Cutechess-cli questions

Rebel · Post by **Rebel** » Fri May 11, 2012 1:08 pm

Found cutechess-cli yesterday, got it to work and like it. The readme file states version 6. Three issues:

-resign <n> <score>&#58;&#58;
	Adjudicate the game as a loss if an engine's score is at least
	<score> centipawns below zero for at least <n> consecutive moves.

Say I use -resign 3 -800 then the interface will terminate a game when the score is below 8 pawns for 3 moves?

Code: Select all

-draw <n> <score>&#58;&#58;
	Adjudicate the game as a draw if the score of both engines is
	within <score> centipawns from zero after <n> full moves have been played.

Any experiences with this option?

Third and last question, can't find an option to terminate a game as a draw after xxx moves. I assume you are supposed to solve that with the above -draw option?

lucasart · Post by **lucasart** » Fri May 11, 2012 1:41 pm

Rebel wrote:Found cutechess-cli yesterday, got it to work and like it.

Me too. I'm a *huge fan* of cutechess-cli

Rebel wrote: Say I use -resign 3 -800 then the interface will terminate a game when the score is below 8 pawns for 3 moves?

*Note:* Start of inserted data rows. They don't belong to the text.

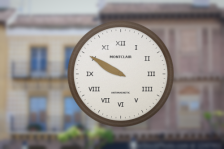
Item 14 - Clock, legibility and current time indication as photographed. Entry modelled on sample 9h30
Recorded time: 9h50
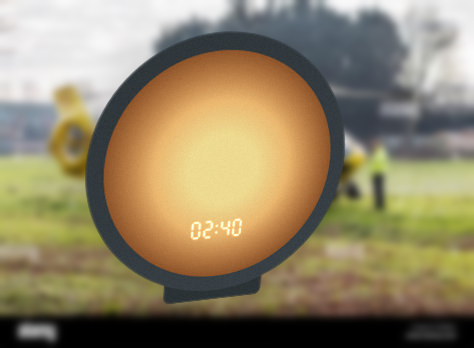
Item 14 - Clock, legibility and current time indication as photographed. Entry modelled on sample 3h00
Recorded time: 2h40
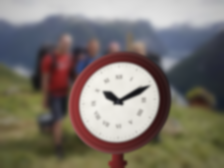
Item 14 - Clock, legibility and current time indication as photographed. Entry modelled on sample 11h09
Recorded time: 10h11
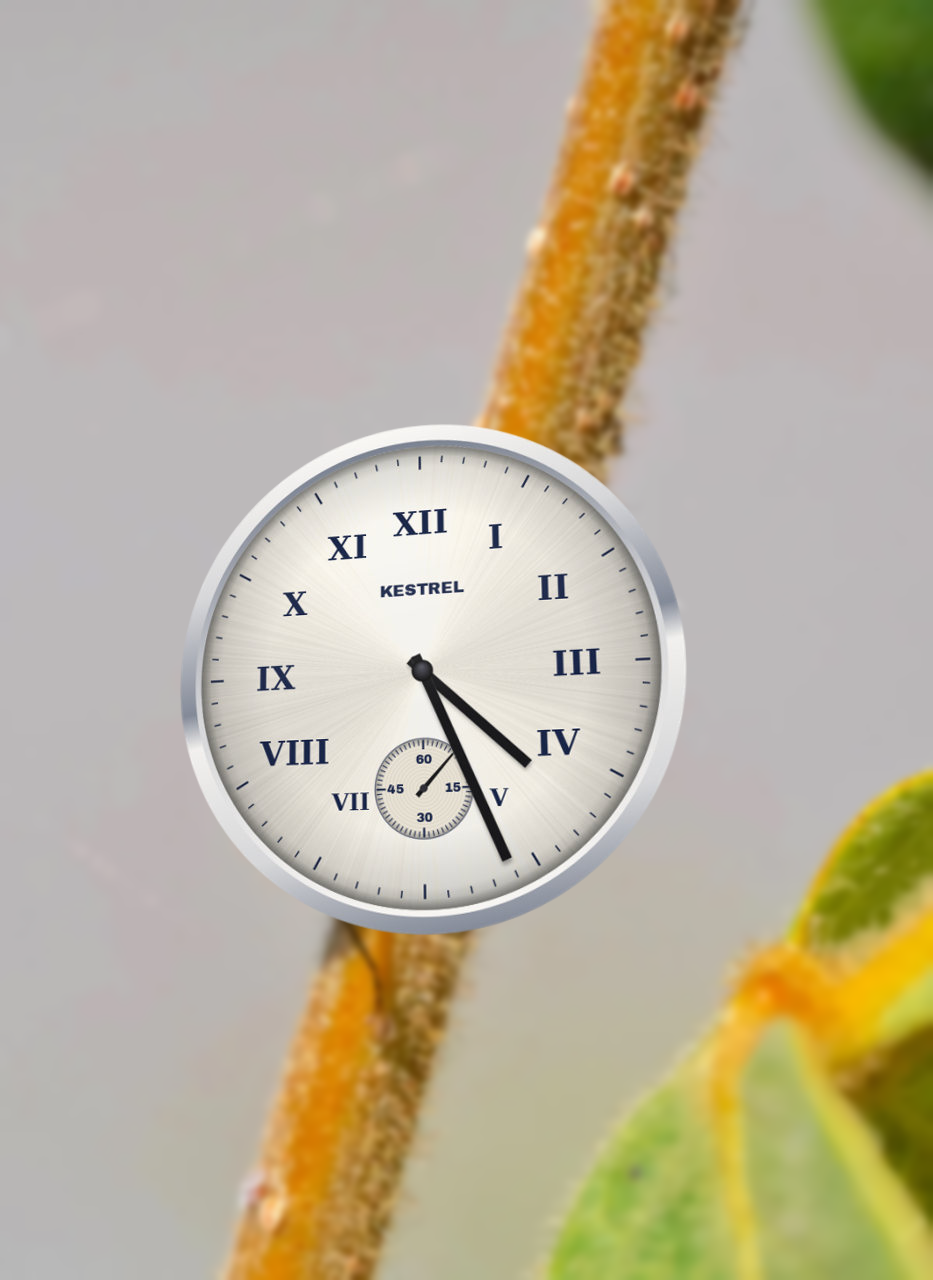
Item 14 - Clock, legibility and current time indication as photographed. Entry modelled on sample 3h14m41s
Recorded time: 4h26m07s
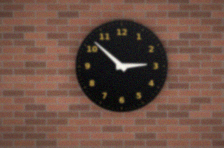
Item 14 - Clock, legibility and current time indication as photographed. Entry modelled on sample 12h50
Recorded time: 2h52
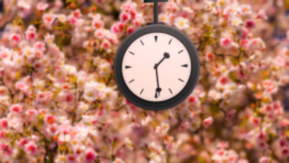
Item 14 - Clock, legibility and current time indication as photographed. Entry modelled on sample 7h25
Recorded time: 1h29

Yes, without the "-" which is a mistype I guess? Use "-resign 3 800". It should be 3 real moves (not half moves) and during these 6 half moves, both engines should have a score > 800 or < -800 if it's been coded correctly (which I'm sure it is although haven't verified).

Rebel wrote:

Code: Select all

-draw <n> <score>&#58;&#58;
	Adjudicate the game as a draw if the score of both engines is
	within <score> centipawns from zero after <n> full moves have been played.

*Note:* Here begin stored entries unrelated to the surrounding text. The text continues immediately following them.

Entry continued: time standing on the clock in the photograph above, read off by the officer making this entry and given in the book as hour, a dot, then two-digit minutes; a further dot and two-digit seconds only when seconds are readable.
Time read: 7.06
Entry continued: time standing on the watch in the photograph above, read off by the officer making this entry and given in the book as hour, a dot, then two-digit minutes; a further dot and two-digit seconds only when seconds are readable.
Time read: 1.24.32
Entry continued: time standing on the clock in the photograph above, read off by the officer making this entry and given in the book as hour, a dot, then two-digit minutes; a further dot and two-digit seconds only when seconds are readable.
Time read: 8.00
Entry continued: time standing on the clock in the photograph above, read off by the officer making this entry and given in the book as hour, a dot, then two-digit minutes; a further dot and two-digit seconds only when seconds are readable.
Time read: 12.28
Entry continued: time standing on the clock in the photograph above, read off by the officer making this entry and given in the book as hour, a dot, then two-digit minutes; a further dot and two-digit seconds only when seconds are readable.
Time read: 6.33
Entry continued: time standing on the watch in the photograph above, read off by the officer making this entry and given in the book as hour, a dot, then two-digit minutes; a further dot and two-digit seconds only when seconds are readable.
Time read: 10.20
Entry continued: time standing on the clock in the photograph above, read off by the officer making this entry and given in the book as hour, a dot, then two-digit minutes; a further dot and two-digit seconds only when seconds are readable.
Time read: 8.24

Any experiences with this option?

I never use this. The very idea of stopping a game after X moves regardless of any score consideration seems totally crazy. At least there should be a pre-conditions that checks that both engines have more or less stalled scores for a long period before or sth like that.

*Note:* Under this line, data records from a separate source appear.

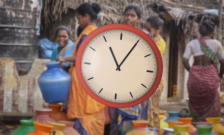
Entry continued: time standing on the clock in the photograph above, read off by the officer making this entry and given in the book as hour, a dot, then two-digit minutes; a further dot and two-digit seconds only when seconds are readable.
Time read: 11.05
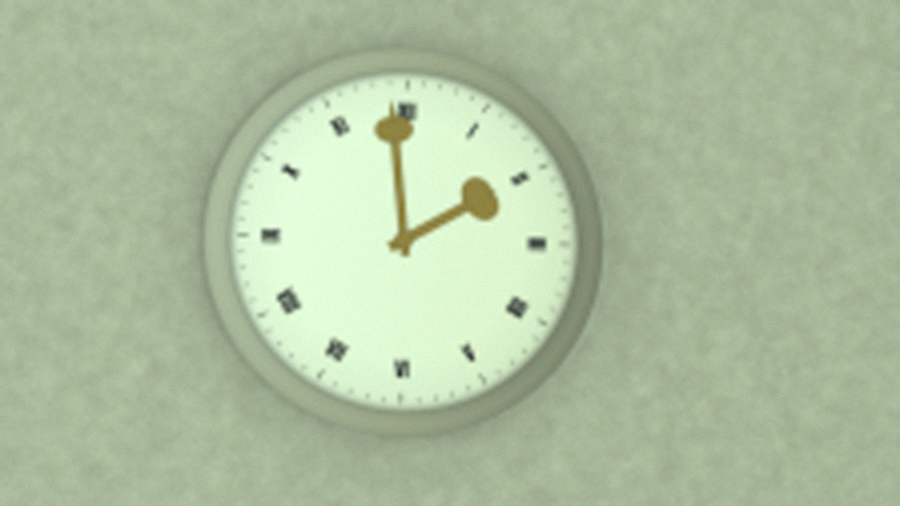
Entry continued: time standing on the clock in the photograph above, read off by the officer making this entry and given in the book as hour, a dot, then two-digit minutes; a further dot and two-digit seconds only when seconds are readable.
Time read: 1.59
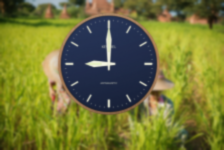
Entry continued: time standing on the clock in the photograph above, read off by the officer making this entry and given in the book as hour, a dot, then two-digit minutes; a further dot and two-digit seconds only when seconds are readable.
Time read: 9.00
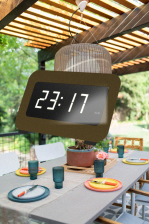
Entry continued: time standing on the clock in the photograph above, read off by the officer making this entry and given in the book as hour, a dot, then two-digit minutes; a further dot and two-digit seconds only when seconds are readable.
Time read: 23.17
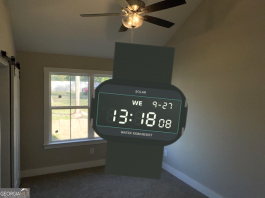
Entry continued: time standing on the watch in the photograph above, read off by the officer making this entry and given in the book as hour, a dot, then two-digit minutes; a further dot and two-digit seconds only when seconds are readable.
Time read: 13.18.08
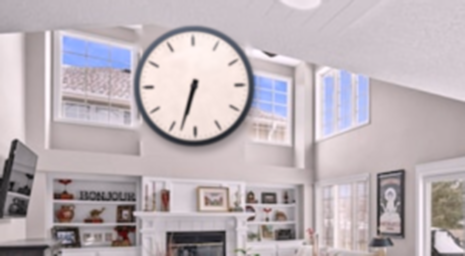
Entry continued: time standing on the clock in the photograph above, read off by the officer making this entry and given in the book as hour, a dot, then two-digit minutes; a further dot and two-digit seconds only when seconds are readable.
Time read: 6.33
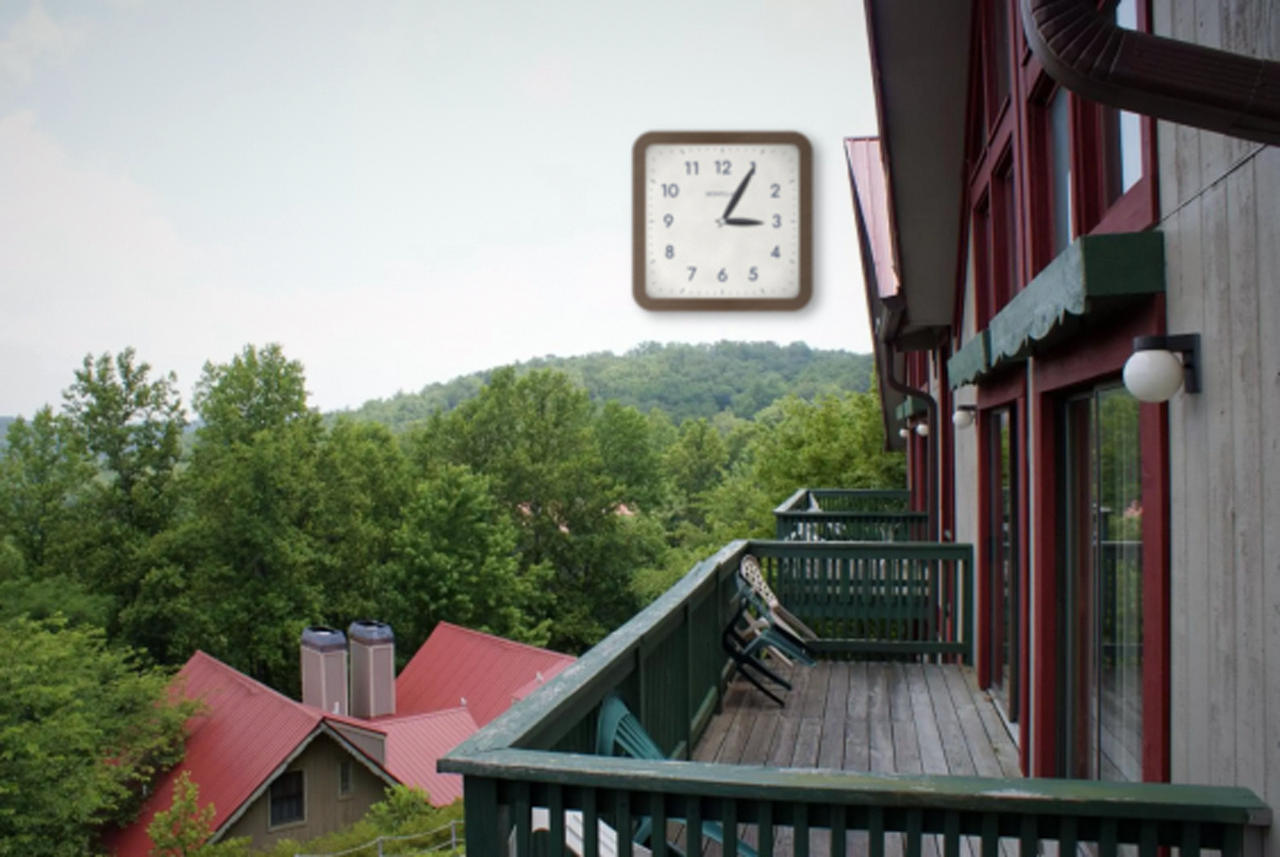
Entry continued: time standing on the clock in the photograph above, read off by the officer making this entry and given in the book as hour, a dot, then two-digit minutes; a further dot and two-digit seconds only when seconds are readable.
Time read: 3.05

But generally I don't like using these options and don't use them anymore. The resign feature, even with a high threshold makes blunders in crazy rook themes for example. And in my experience this happens more often than people care to admit.

As for declaring the game a draw after X moves without any prior conditions, I think it's a pretty silly idea. But anyway, the feature does work. Maybe Ilari put some preconditions in his code and didn't document them or had it in his todo list somewhere.

Rebel wrote: Third and last question, can't find an option to terminate a game as a draw after xxx moves. I assume you are supposed to solve that with the above -draw option?

That's quite a strange feature. I don't see how it could make any sense. Do you want to terminate and not declare the game a draw simply remove it ? So as to create a selection biais in your sample. For example is A is better in endgames than B, you'll see that the average game lengh when A wins is higher than when B wins (B wins tactical shots, A if it resists outplays B in endgame let's say). Then removing all games lasting more than say 100 moves you remove more games where A would have won than B, no ?

Rebel · Post by **Rebel** » Fri May 11, 2012 3:36 pm

A couple of examples:

1. An endgame with unequal bishops and a handful of pawns for each side. It goes like this: for 50 moves move the king and bishop around then play a pawn move and the circus starts again.

2. Queen ending. Same pattern as (1).

Experience and thorough testing has learned me that after 160 moves it's pretty safe to declare the game as a draw in combination with a -resign 5 pawn threshold. If there are exceptions after all these are equally divided on both engines most of the time or are statistically insignificant on the total amount of the games you play.

I just did a comparison (reliability check) with Arena and the output is exactly (100%) the same. Arena with 160 moves=draw and resign=500 and cutechess-cli without those checks.

So I think I will use -draw 160 100 and -resign 5 500 for a good speed-up.

Thanks for answers.

ilari · Post by **ilari** » Fri May 11, 2012 5:19 pm

lucasart wrote:
Rebel wrote: Say I use -resign 3 -800 then the interface will terminate a game when the score is below 8 pawns for 3 moves?
Yes, without the "-" which is a mistype I guess? Use "-resign 3 800". It should be 3 real moves (not half moves) and during these 6 half moves, both engines should have a score > 800 or < -800 if it's been coded correctly (which I'm sure it is although haven't verified).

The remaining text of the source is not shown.